3 連鎖する才能




初音ミクと異なる方向で、ニコニコ動画のコミュニケーション力を推察することができる。それは、作品の連鎖があるということだ。
魔理沙は大変なものを盗んでいきました』という楽曲がある。イオシスという同人音楽サークルが製作した『東方乙女囃子』に収録されているものである。このプロモーションのための動画作品が、ニコニコ動画で人気を博した。すると、今度はこの動画のパロディが作られる。楽曲を変えたり、必要のある部分を切り取って再構築したりと、いじり方はさまざまである。
さて、私は今さらりと書いてしまったが、ここには特筆すべきものがある。
魔理沙は大変なものを盗んでいきました』をスタートと考えれば、そのパロディ作品は二次創作となる。
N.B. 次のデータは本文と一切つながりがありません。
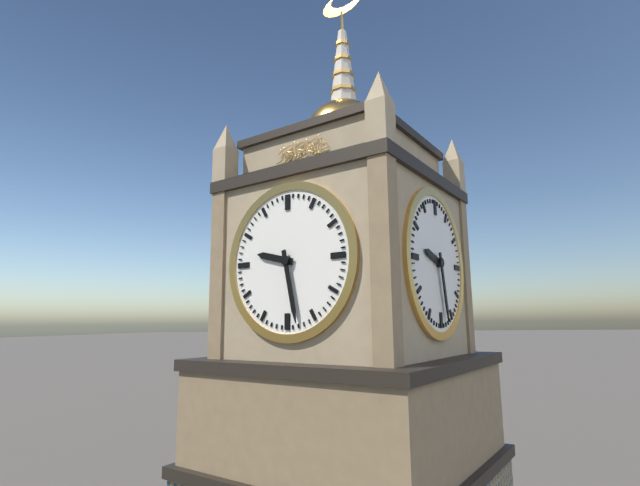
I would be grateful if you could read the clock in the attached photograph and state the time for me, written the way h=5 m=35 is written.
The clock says h=9 m=28
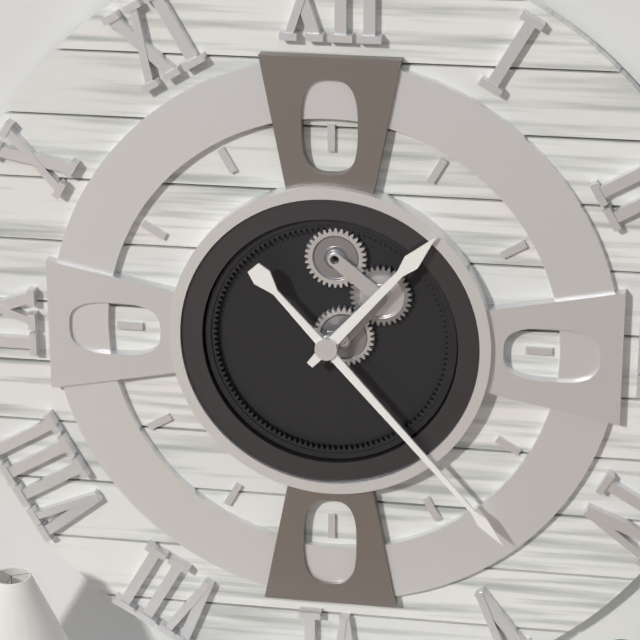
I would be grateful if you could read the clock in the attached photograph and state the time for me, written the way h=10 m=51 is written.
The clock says h=1 m=23
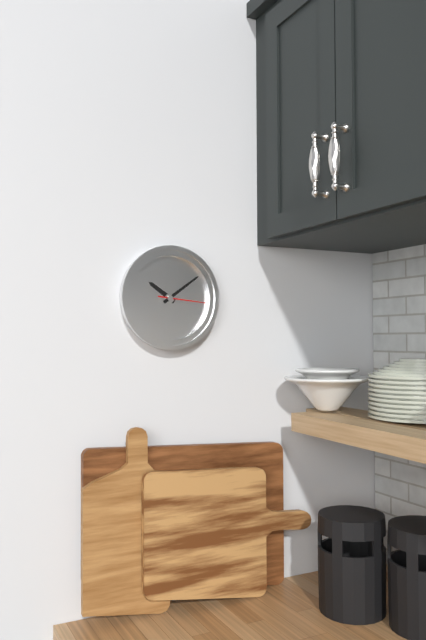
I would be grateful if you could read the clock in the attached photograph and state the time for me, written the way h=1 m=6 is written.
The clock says h=10 m=9
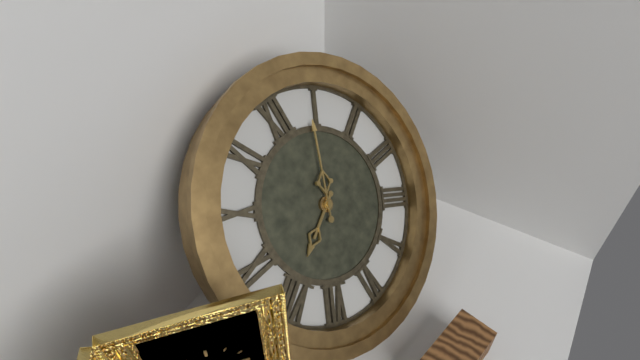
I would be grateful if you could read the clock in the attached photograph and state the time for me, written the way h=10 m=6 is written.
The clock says h=8 m=4
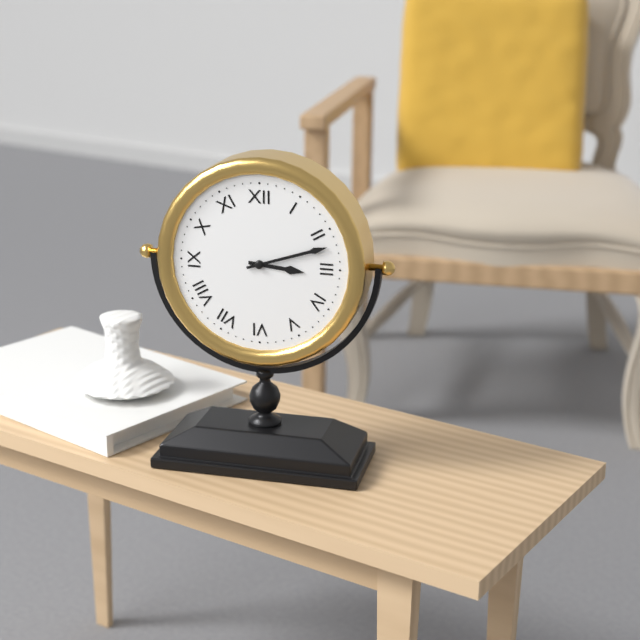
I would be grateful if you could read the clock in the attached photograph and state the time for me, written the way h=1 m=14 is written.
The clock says h=3 m=12
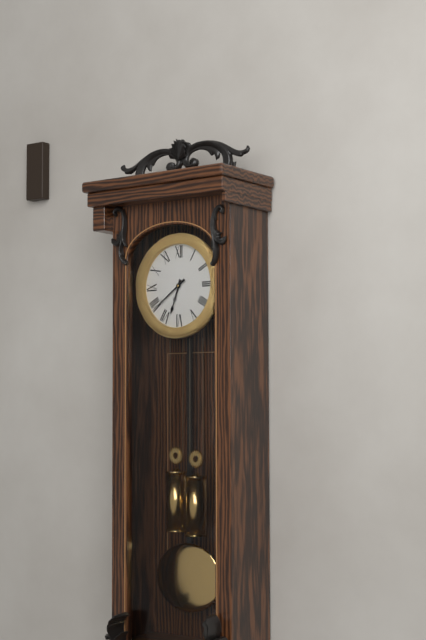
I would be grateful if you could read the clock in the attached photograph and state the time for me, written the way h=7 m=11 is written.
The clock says h=6 m=39
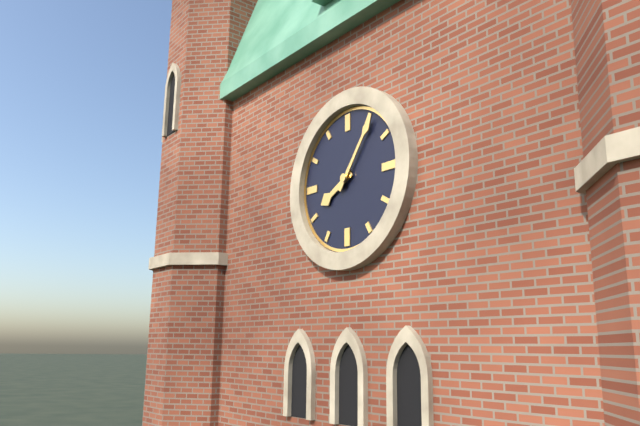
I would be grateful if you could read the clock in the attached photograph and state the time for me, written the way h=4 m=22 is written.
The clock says h=8 m=6
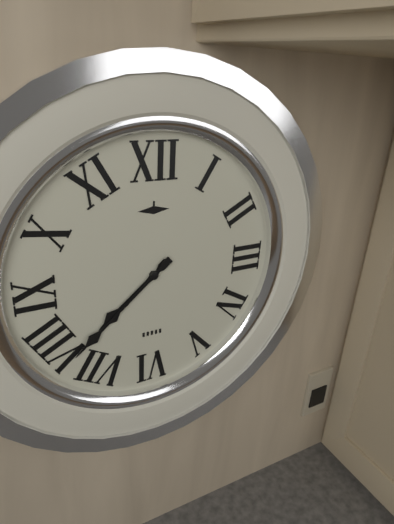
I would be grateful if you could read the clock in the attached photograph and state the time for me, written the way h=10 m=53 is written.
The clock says h=7 m=38
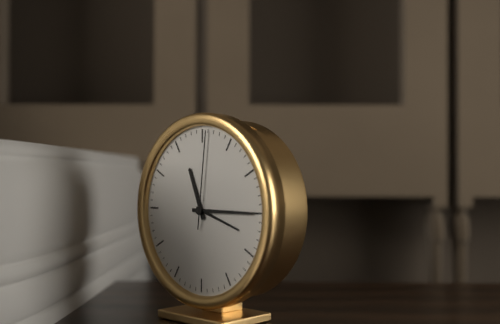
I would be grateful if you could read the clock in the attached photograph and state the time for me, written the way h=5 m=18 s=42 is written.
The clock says h=11 m=15 s=1
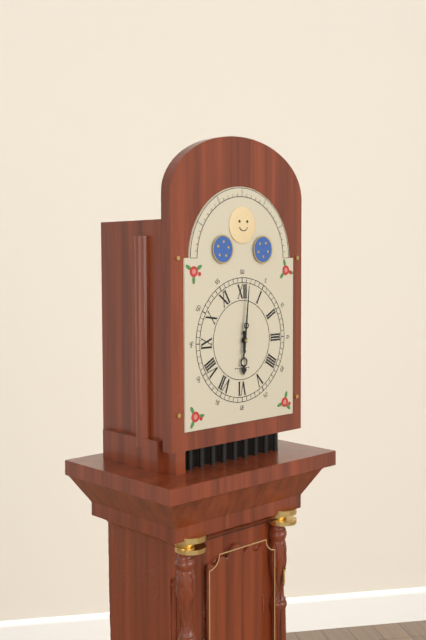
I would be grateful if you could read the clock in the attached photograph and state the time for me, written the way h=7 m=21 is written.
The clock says h=6 m=1
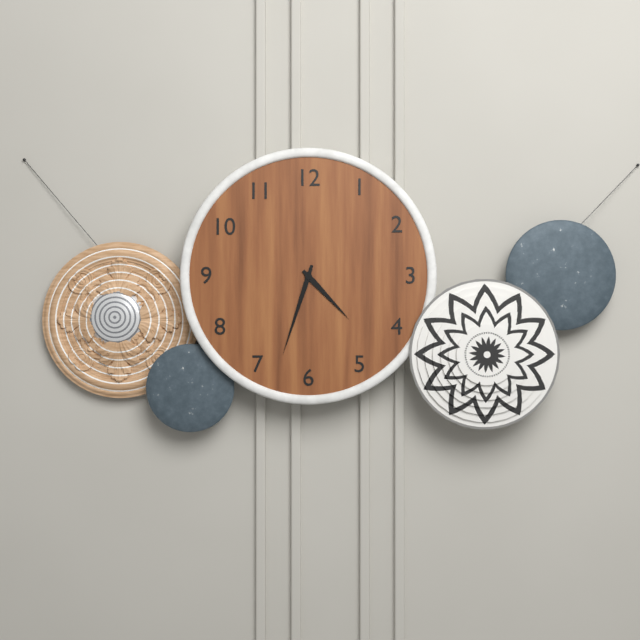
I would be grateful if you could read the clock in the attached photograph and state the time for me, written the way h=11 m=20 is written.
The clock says h=4 m=33
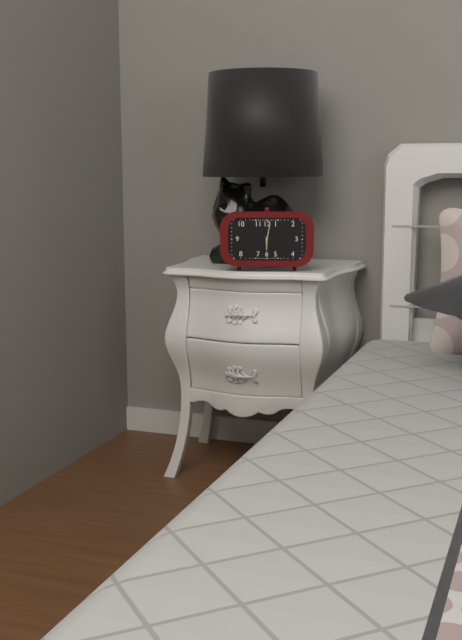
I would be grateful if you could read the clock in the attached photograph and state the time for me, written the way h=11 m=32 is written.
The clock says h=6 m=2
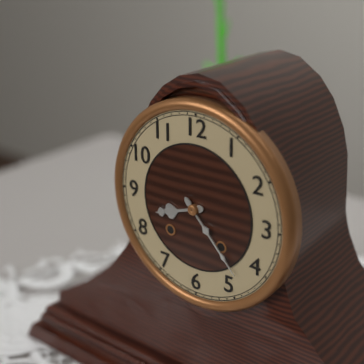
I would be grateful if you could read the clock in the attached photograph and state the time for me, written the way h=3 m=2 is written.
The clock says h=8 m=23
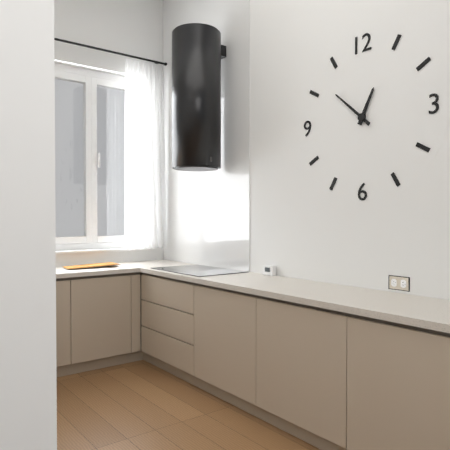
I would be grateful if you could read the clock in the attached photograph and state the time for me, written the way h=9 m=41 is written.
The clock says h=12 m=52
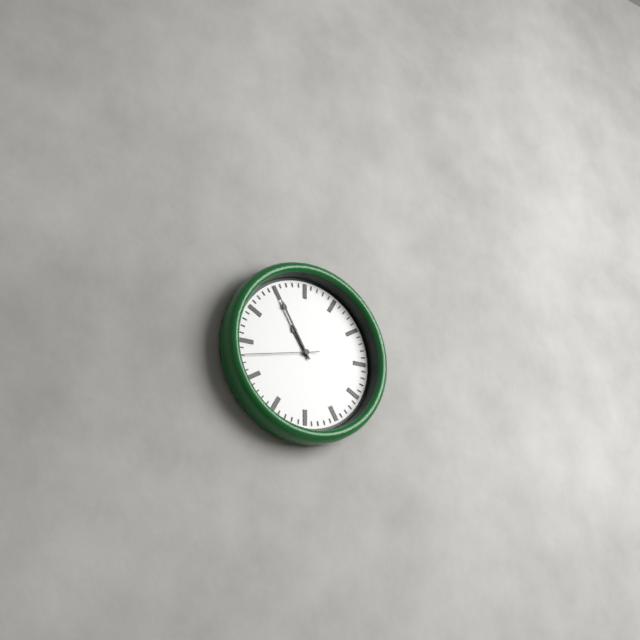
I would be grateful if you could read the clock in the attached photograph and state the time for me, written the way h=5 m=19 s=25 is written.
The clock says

しかし『魔理沙は大変なものを盗んでいきました』という楽曲そのものが、上海アリス幻樂団というサークルの製作した同人ゲーム『東方妖々夢』内のBGM『人形裁判 〜人の形弄びし少女』のアレンジである。そこで『人形裁判 〜人の形弄びし少女』をパロディのスタートと考えてみる。すると、以下のようになる。


<一次創作>
『人形裁判 〜人の形弄びし少女』
<二次創作>
魔理沙は大変なものを盗んでいきました
<三次創作>
ニコニコ動画におけるパロディ作品
<四次創作>
ニコニコ動画におけるパロディ作品のパロディ作品
(以下略)


このように、ニコニコ動画においては、二次創作どころの話ではなくなってくる。創作者が切り口を発見しさえすれば、作品の連鎖はまだまだ続いていく。ひとつの作品が、その場だけで完結しないともいえる。
作品の連鎖によって、元ネタの創作者は自分が作った作品がどのようになってしまうか想像することは出来ない。それを肯定的な態度で捉えることで、既成のメディアではありえない価値感が生まれてくる。それはユーザーにも新たな楽しみをもたらし、創作者にも高揚感をもたらすという相乗効果を生む。
視点を変えれば、一次創作者は作品作りの際に、現在のニコニコ動画をはじめとしたインターネット上のクリエイティブな場においては、どのような素材でもパロディ化されうるという可能性を視野に入れる必要があるだろう。